Research:Study of performance perception on Wikimedia projects
The current metrics we use to measure page load performance are based on assumptions about what users prefer. Even the assumption that faster is always better is universal in the metrics used in this field, while academic research shows that this might not be a universal main criterion to assess the quality of experience (performance stability might be preferred) and is likely to depend on the subject and the context.
We usually deal with two classes of metrics, real user metrics (RUM) that we collect passively from users, leveraging the performance information that we can capture client-side. It's usually very low level, highly granular, and quite disconnected from the experience from the user's perspective. The other type of metric we use is synthetic, where we have automated tools simulate the user experience and measure things. These get closer to the user experience, by allowing us to measure visual characteristics of a page load. But both are far from capturing what the page feels like to users, because when the measurement is made, they don't require any human input. Even their modeling is often just the best guess by engineers, and only recently have studies looked at the correlation between those metrics and user sentiment. It wasn't part of the metrics' design.

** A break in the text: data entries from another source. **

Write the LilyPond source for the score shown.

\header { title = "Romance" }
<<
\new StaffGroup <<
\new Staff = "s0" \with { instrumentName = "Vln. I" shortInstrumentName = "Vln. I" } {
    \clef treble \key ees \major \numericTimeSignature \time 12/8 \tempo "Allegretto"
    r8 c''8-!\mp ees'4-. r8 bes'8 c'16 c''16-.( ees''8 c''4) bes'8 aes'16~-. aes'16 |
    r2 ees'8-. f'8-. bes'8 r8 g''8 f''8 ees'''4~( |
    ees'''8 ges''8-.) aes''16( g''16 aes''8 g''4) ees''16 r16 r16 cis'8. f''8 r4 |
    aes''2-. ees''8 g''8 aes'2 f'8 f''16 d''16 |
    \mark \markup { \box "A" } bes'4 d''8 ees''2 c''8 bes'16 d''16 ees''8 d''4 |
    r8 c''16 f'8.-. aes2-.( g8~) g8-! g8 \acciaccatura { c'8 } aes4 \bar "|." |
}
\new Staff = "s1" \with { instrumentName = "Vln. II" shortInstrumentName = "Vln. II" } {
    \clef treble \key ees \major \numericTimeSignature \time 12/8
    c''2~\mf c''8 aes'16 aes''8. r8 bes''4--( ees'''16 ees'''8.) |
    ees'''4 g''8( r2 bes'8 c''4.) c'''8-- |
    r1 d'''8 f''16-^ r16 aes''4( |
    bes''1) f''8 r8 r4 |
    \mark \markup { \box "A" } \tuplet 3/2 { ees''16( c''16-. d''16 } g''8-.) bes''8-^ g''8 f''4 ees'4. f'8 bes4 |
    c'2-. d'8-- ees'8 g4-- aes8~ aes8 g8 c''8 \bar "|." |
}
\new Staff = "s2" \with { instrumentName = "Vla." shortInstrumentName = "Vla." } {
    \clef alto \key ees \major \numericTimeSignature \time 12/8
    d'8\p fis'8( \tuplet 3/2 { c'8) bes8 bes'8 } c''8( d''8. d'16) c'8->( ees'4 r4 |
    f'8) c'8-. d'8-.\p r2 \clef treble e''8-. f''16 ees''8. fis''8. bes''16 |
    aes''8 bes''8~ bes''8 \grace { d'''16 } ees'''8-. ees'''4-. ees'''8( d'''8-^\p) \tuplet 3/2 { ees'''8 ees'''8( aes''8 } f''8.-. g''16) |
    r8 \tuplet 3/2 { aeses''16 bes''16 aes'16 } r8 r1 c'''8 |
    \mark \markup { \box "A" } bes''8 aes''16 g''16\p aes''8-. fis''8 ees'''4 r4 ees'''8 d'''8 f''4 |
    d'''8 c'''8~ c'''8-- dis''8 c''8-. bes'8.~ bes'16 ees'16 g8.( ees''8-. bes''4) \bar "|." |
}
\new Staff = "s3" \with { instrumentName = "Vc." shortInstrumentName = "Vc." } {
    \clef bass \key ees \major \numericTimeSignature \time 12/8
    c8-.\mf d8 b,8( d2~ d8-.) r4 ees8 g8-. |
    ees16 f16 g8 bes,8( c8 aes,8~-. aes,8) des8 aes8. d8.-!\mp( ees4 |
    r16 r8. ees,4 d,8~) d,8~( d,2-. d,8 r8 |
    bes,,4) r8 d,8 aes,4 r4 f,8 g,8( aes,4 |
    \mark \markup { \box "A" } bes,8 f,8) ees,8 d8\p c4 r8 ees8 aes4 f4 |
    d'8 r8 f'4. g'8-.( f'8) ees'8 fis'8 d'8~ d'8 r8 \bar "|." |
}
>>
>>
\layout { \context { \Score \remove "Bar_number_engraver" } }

In this study, we would like to bridge the gap between user sentiment about page load performance and the passive RUM performance metrics that are easy to collect unobtrusively.
In order to achieve this, we will run an on-wiki survey asking readers and editors about their perception of the page load's performance. We will then compare that data to the low-level RUM performance metrics.
Survey and data
The micro survey, based on QuickSurveys, is currently running on Catalan, French, and Russian Wikipedias, as well as English Wikivoyage on a small subset of article page views. The performance metrics are those already collected by NavigationTiming as part of normal Wikimedia performance RUM metric collection.
Main research questions
- How well correlated are the current RUM metrics we collect to users' perception of performance?
- Attempt to build models combining different metrics, using machine learning if appropriate.
- Review the best performing models and attempt to extract the underlying logic that makes them closer to human sentiment.
- Is performance perception different between wikis?
- Is performance perception different between article types (e.g., image-heavy)?
- Can we design new RUM metrics that outperform existing ones on user perception correlation?
- What new performance browser APIs could we propose to potentially improve the correlation?
By the end of the project, we aim to:
- gain a deeper understanding of the perception of page load performance;
- develop a predictive model that can output the performance perception of any given page load;
- design new real-user metrics collected client-side that better approximate user perception;
- propose new browser APIs to measure performance metrics that could have a better correlation to user perception, based on our findings about existing metrics.
- A large-scale study of Wikipedia's quality of experience (Dario Rossi, 2019), the published paper as a result this and subsequent research.
- T187299: The main task for this study (detailing the instrumentation and analysis).